O Brasil prioriza uma política de interesses individuais:

Apesar do caráter laico do Brasil, líderes e grupos religiosos, muitas vezes, exercem influência significativa na política e nas decisões governamentais. Isso pode ser visto na formação de bancadas religiosas no Congresso e na atuação de políticos religiosos.

Consequências

Possíveis conflitos entre saúde e religião:

Com forte presença religiosa, as decisões médicas podem ser influenciadas por crenças individuais em vez de serem baseadas em evidências científicas, como indica o texto 1. Isso pode comprometer a qualidade e a eficácia dos cuidados médicos, além da liberdade de escolha dos pacientes. Ademais, os serviços de saúde, sob influência religiosa, podem impor restrições, o que pode afetar negativamente a saúde dos indivíduos.

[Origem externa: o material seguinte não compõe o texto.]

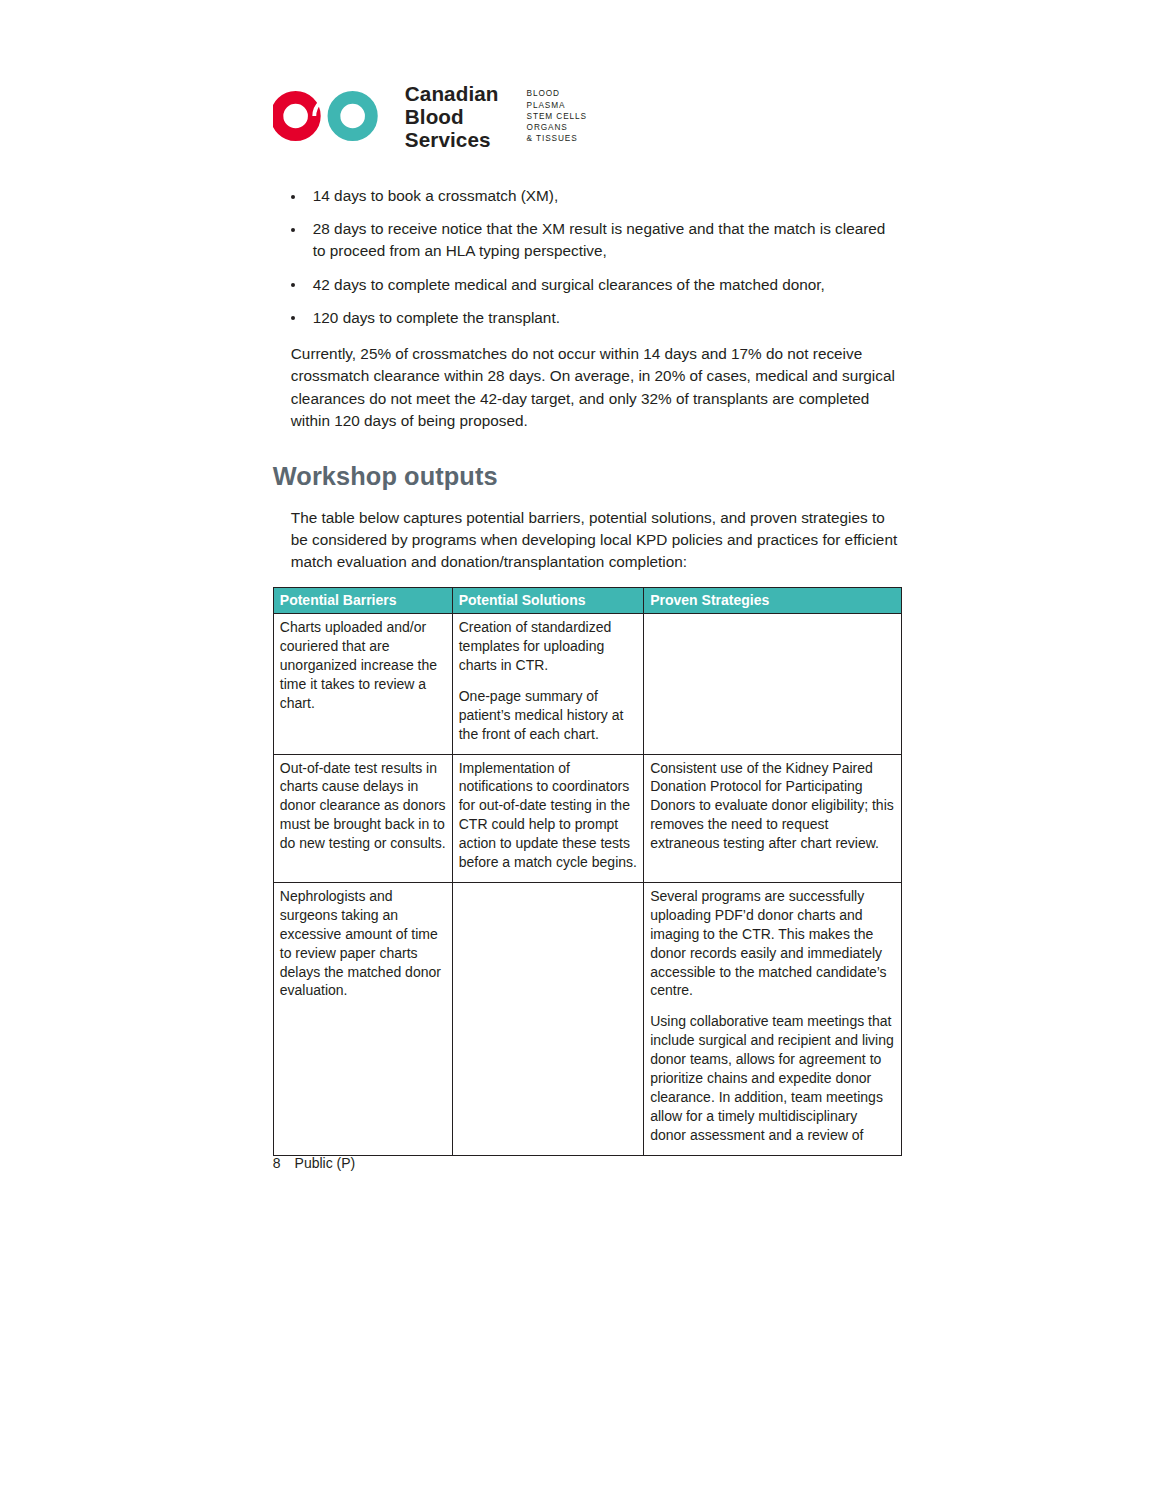Canadian
Blood
Services
Blood
Plasma
Stem Cells
Organs
& Tissues
14 days to book a crossmatch (XM),
28 days to receive notice that the XM result is negative and that the match is cleared to proceed from an HLA typing perspective,
42 days to complete medical and surgical clearances of the matched donor,
120 days to complete the transplant.
Currently, 25% of crossmatches do not occur within 14 days and 17% do not receive crossmatch clearance within 28 days. On average, in 20% of cases, medical and surgical clearances do not meet the 42-day target, and only 32% of transplants are completed within 120 days of being proposed.
Workshop outputs
The table below captures potential barriers, potential solutions, and proven strategies to be considered by programs when developing local KPD policies and practices for efficient match evaluation and donation/transplantation completion:
| Potential Barriers | Potential Solutions | Proven Strategies |
| --- | --- | --- |
| Charts uploaded and/or couriered that are unorganized increase the time it takes to review a chart. | Creation of standardized templates for uploading charts in CTR. One-page summary of patient’s medical history at the front of each chart. | |
| Out-of-date test results in charts cause delays in donor clearance as donors must be brought back in to do new testing or consults. | Implementation of notifications to coordinators for out-of-date testing in the CTR could help to prompt action to update these tests before a match cycle begins. | Consistent use of the Kidney Paired Donation Protocol for Participating Donors to evaluate donor eligibility; this removes the need to request extraneous testing after chart review. |
| Nephrologists and surgeons taking an excessive amount of time to review paper charts delays the matched donor evaluation. | | Several programs are successfully uploading PDF’d donor charts and imaging to the CTR. This makes the donor records easily and immediately accessible to the matched candidate’s centre. Using collaborative team meetings that include surgical and recipient and living donor teams, allows for agreement to prioritize chains and expedite donor clearance. In addition, team meetings allow for a timely multidisciplinary donor assessment and a review of |
8 Public (P)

Possíveis conflitos entre escola e religião:

É importante que as instituições de ensino sejam laicas, visto que o ambiente escolar que favorece apenas uma religião pode fomentar a intolerância contra estudantes de outras crenças, criando um ambiente hostil e segregado. As disciplinas contrárias às doutrinas religiosas podem, também, sofrer censuras, o que limitaria determinados debates fundamentais em respeito à diversidade e à construção da cidadania.

Manutenção de privilégios sociais:

A falta de investimento em saúde, educação e o incentivo de instituições religiosas pode resultar na falta de senso crítico, do incentivo ao método científico, da diversidade. Isso pode afetar negativamente o bem-estar e os direitos constitucionais dos brasileiros.

É claro que o candidato poderia ter apresentado outros encaminhamentos para a defesa de seu ponto de vista, mas talvez esses sejam principais e que, inclusive, fornecem embasamento para outras visões, que podem se desdobrar a partir desses argumentos centrais.

Por fim, cabe destacar que o candidato que estudou a prova da FGV de 2023, cujo tema foi “A laicidade do Estado brasileiro contemporâneo”, provavelmente saberia como desenvolver a questão. Isso mostra como conhecer os temas anteriores pode auxiliar na reflexão do tema.